• [Source data]
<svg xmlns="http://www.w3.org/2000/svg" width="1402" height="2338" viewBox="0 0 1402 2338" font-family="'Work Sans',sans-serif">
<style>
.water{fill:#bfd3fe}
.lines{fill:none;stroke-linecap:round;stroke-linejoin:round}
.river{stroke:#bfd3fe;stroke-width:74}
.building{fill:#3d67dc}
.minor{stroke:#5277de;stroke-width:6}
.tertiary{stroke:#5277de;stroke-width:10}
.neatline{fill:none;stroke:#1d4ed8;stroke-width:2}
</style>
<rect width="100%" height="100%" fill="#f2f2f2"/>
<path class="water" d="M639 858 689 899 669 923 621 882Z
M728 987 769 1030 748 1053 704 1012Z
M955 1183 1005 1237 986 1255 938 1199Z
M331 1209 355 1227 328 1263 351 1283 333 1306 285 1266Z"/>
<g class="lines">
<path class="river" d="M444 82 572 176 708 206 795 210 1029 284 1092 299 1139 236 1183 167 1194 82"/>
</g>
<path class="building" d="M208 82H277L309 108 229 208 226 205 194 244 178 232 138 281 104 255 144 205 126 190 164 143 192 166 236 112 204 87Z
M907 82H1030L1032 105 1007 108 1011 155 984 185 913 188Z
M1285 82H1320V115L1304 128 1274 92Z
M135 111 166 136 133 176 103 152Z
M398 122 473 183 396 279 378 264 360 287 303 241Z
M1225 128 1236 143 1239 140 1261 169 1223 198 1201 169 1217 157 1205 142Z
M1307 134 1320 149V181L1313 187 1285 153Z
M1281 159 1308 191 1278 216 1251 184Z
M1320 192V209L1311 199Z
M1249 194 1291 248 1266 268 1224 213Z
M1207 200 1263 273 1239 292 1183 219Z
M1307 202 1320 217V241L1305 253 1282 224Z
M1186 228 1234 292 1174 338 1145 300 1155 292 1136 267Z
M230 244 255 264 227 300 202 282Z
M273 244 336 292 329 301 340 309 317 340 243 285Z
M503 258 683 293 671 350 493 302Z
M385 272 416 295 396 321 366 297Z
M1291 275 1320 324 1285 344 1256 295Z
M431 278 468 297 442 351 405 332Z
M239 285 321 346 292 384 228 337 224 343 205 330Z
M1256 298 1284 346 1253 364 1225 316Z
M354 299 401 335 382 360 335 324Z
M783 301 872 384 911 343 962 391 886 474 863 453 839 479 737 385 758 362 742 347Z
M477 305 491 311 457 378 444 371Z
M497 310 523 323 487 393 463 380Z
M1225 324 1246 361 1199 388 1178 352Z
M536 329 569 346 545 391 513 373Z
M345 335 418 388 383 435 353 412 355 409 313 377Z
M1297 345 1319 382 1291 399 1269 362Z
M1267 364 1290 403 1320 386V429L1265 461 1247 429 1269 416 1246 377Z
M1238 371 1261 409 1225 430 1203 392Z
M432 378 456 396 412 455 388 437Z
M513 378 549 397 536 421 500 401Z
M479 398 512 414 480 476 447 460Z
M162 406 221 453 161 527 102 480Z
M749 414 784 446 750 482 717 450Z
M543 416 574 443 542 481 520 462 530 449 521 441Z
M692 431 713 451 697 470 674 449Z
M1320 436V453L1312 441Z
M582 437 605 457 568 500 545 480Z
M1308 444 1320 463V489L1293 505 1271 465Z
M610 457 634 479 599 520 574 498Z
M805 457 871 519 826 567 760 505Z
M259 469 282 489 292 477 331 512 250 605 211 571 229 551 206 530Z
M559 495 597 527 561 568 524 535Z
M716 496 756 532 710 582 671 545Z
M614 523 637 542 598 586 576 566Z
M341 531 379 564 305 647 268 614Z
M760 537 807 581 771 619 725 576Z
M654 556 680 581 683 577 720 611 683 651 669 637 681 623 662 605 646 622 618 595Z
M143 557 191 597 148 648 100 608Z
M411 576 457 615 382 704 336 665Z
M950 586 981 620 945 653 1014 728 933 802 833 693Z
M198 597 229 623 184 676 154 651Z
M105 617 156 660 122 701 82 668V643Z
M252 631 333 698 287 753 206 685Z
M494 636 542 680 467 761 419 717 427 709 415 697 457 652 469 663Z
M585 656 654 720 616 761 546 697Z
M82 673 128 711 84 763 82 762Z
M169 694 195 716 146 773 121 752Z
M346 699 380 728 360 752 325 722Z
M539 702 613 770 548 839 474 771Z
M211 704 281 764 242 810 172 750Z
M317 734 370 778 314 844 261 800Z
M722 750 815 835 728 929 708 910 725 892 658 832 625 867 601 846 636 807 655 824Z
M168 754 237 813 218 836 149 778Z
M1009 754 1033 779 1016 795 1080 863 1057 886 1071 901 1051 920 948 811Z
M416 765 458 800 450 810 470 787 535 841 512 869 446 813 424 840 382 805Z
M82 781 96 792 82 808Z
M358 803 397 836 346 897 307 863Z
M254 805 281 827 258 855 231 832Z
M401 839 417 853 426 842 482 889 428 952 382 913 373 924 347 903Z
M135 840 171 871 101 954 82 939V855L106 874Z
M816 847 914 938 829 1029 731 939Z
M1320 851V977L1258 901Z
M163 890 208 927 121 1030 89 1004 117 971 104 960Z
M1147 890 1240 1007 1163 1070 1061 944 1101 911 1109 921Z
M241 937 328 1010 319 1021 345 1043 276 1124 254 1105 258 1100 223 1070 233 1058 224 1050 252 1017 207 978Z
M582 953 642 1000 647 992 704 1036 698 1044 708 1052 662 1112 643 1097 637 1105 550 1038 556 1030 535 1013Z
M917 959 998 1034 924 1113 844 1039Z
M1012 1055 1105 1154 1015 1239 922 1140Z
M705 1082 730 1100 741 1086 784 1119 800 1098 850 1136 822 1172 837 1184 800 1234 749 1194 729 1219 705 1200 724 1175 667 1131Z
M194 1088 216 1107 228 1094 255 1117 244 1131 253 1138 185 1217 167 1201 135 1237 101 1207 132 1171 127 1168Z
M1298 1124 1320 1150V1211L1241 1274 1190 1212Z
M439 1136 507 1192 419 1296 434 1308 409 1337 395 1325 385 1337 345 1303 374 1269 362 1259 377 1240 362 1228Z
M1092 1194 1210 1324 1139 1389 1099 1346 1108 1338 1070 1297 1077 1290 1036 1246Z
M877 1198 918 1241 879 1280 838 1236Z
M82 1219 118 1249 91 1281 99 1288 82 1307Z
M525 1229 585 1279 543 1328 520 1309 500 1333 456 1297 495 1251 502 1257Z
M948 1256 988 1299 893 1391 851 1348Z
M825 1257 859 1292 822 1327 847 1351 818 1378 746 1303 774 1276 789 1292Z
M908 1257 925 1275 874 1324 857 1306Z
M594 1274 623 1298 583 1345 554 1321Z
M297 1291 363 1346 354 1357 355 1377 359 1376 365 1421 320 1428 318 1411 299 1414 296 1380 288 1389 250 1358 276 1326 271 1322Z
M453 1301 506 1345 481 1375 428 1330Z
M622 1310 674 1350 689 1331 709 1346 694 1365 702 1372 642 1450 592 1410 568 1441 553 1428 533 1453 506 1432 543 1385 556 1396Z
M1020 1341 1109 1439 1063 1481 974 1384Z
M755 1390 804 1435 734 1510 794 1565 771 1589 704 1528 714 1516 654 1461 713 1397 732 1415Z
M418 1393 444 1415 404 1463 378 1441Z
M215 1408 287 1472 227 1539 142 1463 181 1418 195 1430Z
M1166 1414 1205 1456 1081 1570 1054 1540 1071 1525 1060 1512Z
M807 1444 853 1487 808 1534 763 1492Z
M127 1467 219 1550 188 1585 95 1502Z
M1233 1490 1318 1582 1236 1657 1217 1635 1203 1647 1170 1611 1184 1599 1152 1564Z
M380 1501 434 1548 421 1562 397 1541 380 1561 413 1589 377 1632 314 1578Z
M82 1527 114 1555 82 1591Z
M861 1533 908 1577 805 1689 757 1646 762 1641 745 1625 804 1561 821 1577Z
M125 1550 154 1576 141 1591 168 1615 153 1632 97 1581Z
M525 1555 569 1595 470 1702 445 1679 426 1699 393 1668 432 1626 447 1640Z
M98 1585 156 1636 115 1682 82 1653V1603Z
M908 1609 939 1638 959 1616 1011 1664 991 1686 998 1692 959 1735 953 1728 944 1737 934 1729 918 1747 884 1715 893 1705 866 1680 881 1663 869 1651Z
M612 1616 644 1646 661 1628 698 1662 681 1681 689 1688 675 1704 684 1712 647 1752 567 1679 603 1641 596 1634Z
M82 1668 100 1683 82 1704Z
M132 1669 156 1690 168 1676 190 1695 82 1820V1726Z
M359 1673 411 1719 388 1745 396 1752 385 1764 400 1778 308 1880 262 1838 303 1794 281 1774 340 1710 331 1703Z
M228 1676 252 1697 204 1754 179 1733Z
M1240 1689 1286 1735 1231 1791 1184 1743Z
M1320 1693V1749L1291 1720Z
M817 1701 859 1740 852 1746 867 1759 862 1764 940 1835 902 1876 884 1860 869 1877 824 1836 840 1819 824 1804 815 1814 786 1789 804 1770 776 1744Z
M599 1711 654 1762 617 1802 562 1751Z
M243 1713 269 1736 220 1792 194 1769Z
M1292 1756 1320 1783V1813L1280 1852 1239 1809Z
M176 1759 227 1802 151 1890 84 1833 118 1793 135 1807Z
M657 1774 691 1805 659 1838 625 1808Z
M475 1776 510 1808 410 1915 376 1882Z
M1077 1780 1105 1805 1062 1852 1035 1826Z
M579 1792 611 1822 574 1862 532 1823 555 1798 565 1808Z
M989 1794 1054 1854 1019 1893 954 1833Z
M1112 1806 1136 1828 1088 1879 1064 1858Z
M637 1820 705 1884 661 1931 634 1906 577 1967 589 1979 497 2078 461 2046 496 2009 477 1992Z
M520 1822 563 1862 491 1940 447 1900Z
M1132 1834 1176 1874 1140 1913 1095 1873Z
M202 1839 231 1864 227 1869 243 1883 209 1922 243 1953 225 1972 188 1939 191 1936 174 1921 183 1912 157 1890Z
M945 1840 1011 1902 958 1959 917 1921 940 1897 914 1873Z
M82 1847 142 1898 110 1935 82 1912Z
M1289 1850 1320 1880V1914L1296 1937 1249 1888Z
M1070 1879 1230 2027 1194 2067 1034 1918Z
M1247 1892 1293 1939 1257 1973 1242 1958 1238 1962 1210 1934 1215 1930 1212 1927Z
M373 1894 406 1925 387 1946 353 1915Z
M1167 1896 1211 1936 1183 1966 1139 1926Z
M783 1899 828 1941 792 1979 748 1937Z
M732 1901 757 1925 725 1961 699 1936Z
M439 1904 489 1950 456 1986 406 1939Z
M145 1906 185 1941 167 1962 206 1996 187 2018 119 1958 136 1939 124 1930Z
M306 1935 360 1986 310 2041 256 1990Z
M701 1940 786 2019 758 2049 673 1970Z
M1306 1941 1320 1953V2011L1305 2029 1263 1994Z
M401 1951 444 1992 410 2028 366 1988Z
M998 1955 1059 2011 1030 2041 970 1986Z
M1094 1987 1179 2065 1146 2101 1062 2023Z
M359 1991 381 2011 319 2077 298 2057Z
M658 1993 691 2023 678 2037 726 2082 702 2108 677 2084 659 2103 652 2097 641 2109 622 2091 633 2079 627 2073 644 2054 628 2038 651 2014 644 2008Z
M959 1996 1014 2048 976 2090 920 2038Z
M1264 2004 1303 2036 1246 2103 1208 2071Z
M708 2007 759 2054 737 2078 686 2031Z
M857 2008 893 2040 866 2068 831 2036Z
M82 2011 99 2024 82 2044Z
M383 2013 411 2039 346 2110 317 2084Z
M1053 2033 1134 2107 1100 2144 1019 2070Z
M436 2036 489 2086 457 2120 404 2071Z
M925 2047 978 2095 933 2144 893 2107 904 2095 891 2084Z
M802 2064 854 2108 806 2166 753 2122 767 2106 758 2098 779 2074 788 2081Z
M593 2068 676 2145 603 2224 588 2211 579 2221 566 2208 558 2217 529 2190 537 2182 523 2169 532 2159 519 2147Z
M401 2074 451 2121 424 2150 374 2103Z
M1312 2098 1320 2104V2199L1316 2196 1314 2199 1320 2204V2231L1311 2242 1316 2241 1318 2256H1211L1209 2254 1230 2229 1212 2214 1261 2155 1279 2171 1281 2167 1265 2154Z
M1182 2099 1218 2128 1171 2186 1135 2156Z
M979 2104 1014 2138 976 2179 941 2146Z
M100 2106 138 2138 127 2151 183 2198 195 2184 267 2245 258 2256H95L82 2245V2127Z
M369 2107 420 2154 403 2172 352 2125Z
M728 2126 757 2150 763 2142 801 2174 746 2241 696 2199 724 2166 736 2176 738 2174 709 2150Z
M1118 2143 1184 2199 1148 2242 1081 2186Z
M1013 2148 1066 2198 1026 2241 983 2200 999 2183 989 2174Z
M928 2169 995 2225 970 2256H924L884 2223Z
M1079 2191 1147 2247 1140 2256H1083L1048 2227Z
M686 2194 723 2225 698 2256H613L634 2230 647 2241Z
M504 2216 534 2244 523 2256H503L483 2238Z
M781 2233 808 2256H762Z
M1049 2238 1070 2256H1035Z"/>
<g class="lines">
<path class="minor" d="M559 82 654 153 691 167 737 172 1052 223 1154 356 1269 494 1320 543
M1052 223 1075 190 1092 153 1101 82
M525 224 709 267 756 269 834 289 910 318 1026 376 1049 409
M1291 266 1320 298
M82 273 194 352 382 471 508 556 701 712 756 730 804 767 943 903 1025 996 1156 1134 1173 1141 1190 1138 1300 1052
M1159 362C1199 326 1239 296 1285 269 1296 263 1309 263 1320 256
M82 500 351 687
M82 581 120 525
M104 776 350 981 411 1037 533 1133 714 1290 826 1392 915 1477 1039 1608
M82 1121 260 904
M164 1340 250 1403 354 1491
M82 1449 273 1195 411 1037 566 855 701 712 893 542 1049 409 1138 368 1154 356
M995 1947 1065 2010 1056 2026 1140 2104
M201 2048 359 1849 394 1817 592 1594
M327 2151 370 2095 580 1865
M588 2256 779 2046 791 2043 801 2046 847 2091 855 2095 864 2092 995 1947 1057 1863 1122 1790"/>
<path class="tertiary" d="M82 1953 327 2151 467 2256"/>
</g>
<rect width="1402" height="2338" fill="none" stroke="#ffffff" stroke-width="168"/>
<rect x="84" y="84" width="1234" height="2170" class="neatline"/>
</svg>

• [To do]
In the entries above, please find the line with "M654 556 680" and the line with "M948 1256 988 1299 893 1391 851 1348Z", then write out exactly those two lines and every line between them, and nothing more.

• [Solution to the problem]
M654 556 680 581 683 577 720 611 683 651 669 637 681 623 662 605 646 622 618 595Z
M143 557 191 597 148 648 100 608Z
M411 576 457 615 382 704 336 665Z
M950 586 981 620 945 653 1014 728 933 802 833 693Z
M198 597 229 623 184 676 154 651Z
M105 617 156 660 122 701 82 668V643Z
M252 631 333 698 287 753 206 685Z
M494 636 542 680 467 761 419 717 427 709 415 697 457 652 469 663Z
M585 656 654 720 616 761 546 697Z
M82 673 128 711 84 763 82 762Z
M169 694 195 716 146 773 121 752Z
M346 699 380 728 360 752 325 722Z
M539 702 613 770 548 839 474 771Z
M211 704 281 764 242 810 172 750Z
M317 734 370 778 314 844 261 800Z
M722 750 815 835 728 929 708 910 725 892 658 832 625 867 601 846 636 807 655 824Z
M168 754 237 813 218 836 149 778Z
M1009 754 1033 779 1016 795 1080 863 1057 886 1071 901 1051 920 948 811Z
M416 765 458 800 450 810 470 787 535 841 512 869 446 813 424 840 382 805Z
M82 781 96 792 82 808Z
M358 803 397 836 346 897 307 863Z
M254 805 281 827 258 855 231 832Z
M401 839 417 853 426 842 482 889 428 952 382 913 373 924 347 903Z
M135 840 171 871 101 954 82 939V855L106 874Z
M816 847 914 938 829 1029 731 939Z
M1320 851V977L1258 901Z
M163 890 208 927 121 1030 89 1004 117 971 104 960Z
M1147 890 1240 1007 1163 1070 1061 944 1101 911 1109 921Z
M241 937 328 1010 319 1021 345 1043 276 1124 254 1105 258 1100 223 1070 233 1058 224 1050 252 1017 207 978Z
M582 953 642 1000 647 992 704 1036 698 1044 708 1052 662 1112 643 1097 637 1105 550 1038 556 1030 535 1013Z
M917 959 998 1034 924 1113 844 1039Z
M1012 1055 1105 1154 1015 1239 922 1140Z
M705 1082 730 1100 741 1086 784 1119 800 1098 850 1136 822 1172 837 1184 800 1234 749 1194 729 1219 705 1200 724 1175 667 1131Z
M194 1088 216 1107 228 1094 255 1117 244 1131 253 1138 185 1217 167 1201 135 1237 101 1207 132 1171 127 1168Z
M1298 1124 1320 1150V1211L1241 1274 1190 1212Z
M439 1136 507 1192 419 1296 434 1308 409 1337 395 1325 385 1337 345 1303 374 1269 362 1259 377 1240 362 1228Z
M1092 1194 1210 1324 1139 1389 1099 1346 1108 1338 1070 1297 1077 1290 1036 1246Z
M877 1198 918 1241 879 1280 838 1236Z
M82 1219 118 1249 91 1281 99 1288 82 1307Z
M525 1229 585 1279 543 1328 520 1309 500 1333 456 1297 495 1251 502 1257Z
M948 1256 988 1299 893 1391 851 1348Z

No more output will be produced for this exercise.